Ao agente económico é mais relevante saber que instrumentos serão utilizados para melhorar a situação económica e financeira do País, que pressupostos estão ou serão implementados (no curto prazo) a fim de conter a alta de preços dos produtos da cesta básica e evitar a oscilação das taxas de juros.

Também interessa ao agente económico saber que indivíduos estão dotados de valências para elaborar programas capazes de proporcionar à economia os aspectos acima focados, que numa só palavra pode significar estabilidade económica, considerado pré-requisito para a sustentabilidade.

O agente económico é atraído por soluções que possam conferir estabilidade nos preços, bem como a diminuição da desigualdade social, pois apenas assim se consegue melhorar o poder aquisitivo da população de baixa renda e reduzir a pobreza.

O mais importante é haver melhor distribuição da renda, afinal os recursos regerados pelo Estado são da propriedade de todos os agentes económicos. As instituições (Estado, família, empresas, igrejas e outras) estão mais interessadas em saber como os fenómenos (políticos, económicos sociais e religiosos) afectam a economia.

Hoje, face aos efeitos devastadores da Covid-19 e da crise económico-financeira iniciada nos Estados Unidos da América em 2008, as economias mundiais acompanham-se (mutuamente). O risco é sistémico, um problema na região mais a Leste do globo pode atingir o Oeste. É neste pensamento que o agente económico acompanha (com muita preocupação) o conflito russo-ucraniano. Aliás, os efeitos do desentendimento entre os dois Estados da antiga União Soviética impactaram na economia mundial, causando atrofia macroeconómica em algumas economias, apesar de umas ganharem fôlego.

Depois da Europa Central, onde russos e ucranianos procuram resolver o diferendo por via das armas, a preocupação do agente económico pode ser desviada para o continente asiático.

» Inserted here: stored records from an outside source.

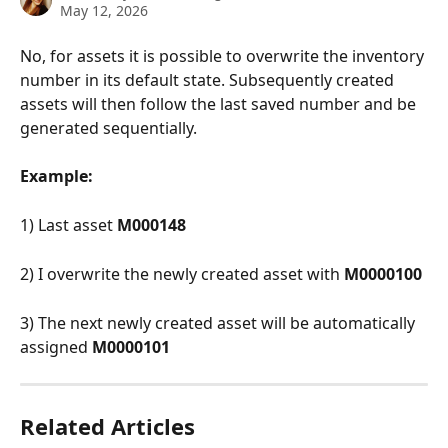
May 12, 2026
No, for assets it is possible to overwrite the inventory 
number in its default state. Subsequently created 
assets will then follow the last saved number and be 
generated sequentially.
Example:
1) Last asset 
M000148
2) I overwrite the newly created asset with
 M0000100
3) The next newly created asset will be automatically 
assigned 
M0000101
Related Articles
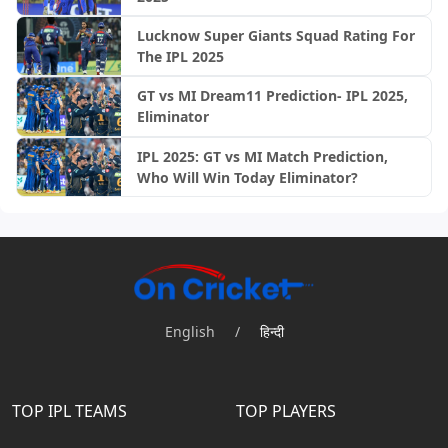
Lucknow Super Giants Squad Rating For
The IPL 2025
GT vs MI Dream11 Prediction- IPL 2025,
Eliminator
IPL 2025: GT vs MI Match Prediction,
Who Will Win Today Eliminator?
English
/
हिन्दी
TOP IPL TEAMS
TOP PLAYERS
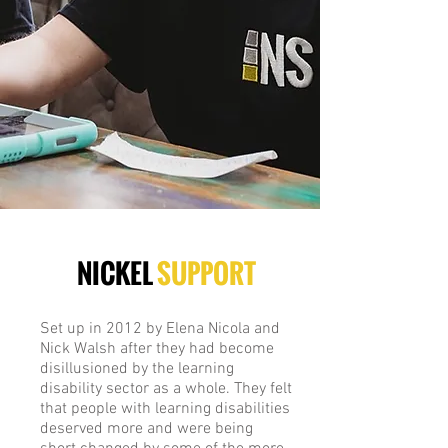
NICKEL
SUPPORT
Set up in 2012 by Elena Nicola and
Nick Walsh after they had become
disillusioned by the learning
disability sector as a whole. They felt
that people with learning disabilities
deserved more and were being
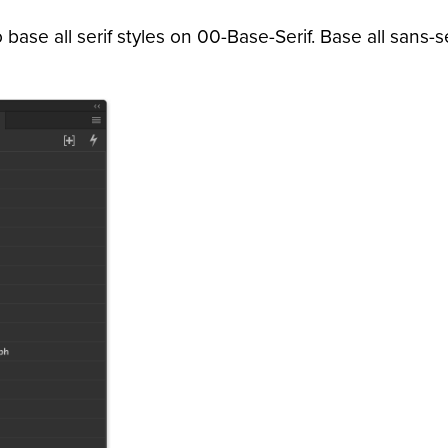
base all serif styles on 00-Base-Serif. Base all sans-s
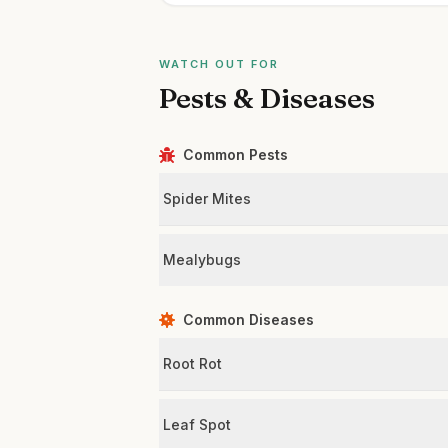
WATCH OUT FOR
Pests & Diseases
Common Pests
Spider Mites
Mealybugs
Common Diseases
Root Rot
Leaf Spot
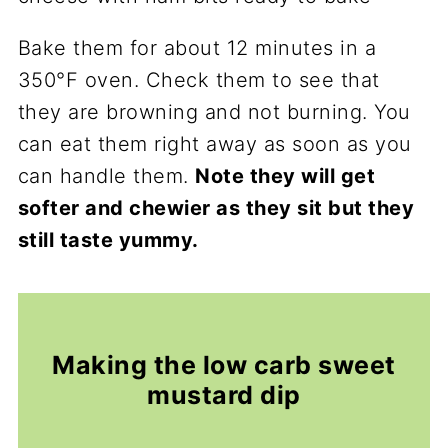
Bake them for about 12 minutes in a
350°F oven. Check them to see that
they are browning and not burning. You
can eat them right away as soon as you
can handle them.
Note they will get
softer and chewier as they sit but they
still taste yummy.
Making the low carb sweet
mustard dip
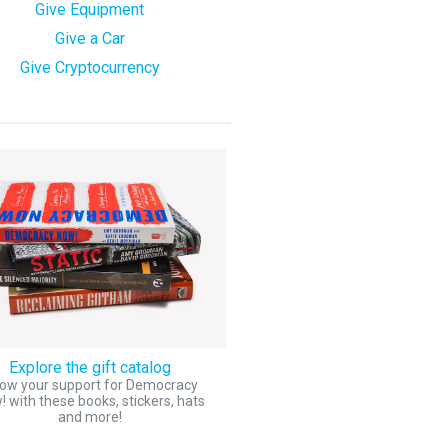
Give Equipment
Give a Car
Give Cryptocurrency
Explore the gift catalog
ow your support for Democracy
 with these books, stickers, hats
and more!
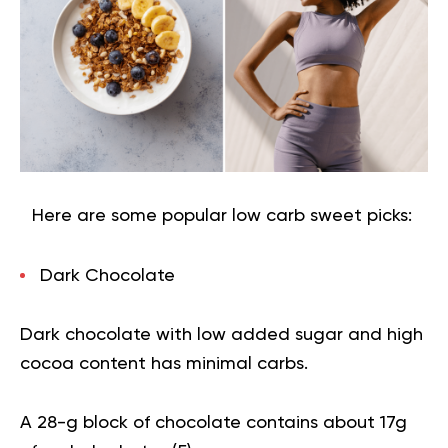
Here are some popular low carb sweet picks:
Dark Chocolate
Dark chocolate
with low added sugar and high
cocoa content has minimal carbs.
A 28-g block of chocolate contains about 17g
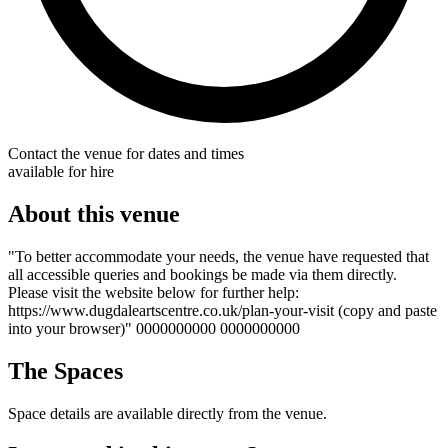
Contact the venue for dates and times
available for hire
About this venue
"To better accommodate your needs, the venue have requested that
all accessible queries and bookings be made via them directly.
Please visit the website below for further help:
https://www.dugdaleartscentre.co.uk/plan-your-visit (copy and paste
into your browser)" 0000000000 0000000000
The Spaces
Space details are available directly from the venue.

Naquela porção do globo a China (maior aliado da Rússia) está prestes a usar a força para reintegrar Taiwan à soberania dela, face à visita da presidente da Câmara dos Representantes dos Estados Unidos da América, Nancy Pelosi.

O agente económico está ainda mais preocupado, em caso de conflito, porque a estabilidade económica de muitas economias, inclusive europeia poderá estar comprometida. Por isso, se qualquer programa (político, económico, social ou religioso) privilegiar o progresso e bem-estar social, principalmente dos menos favorecidos, merecerá a atenção (especial) do agente económico.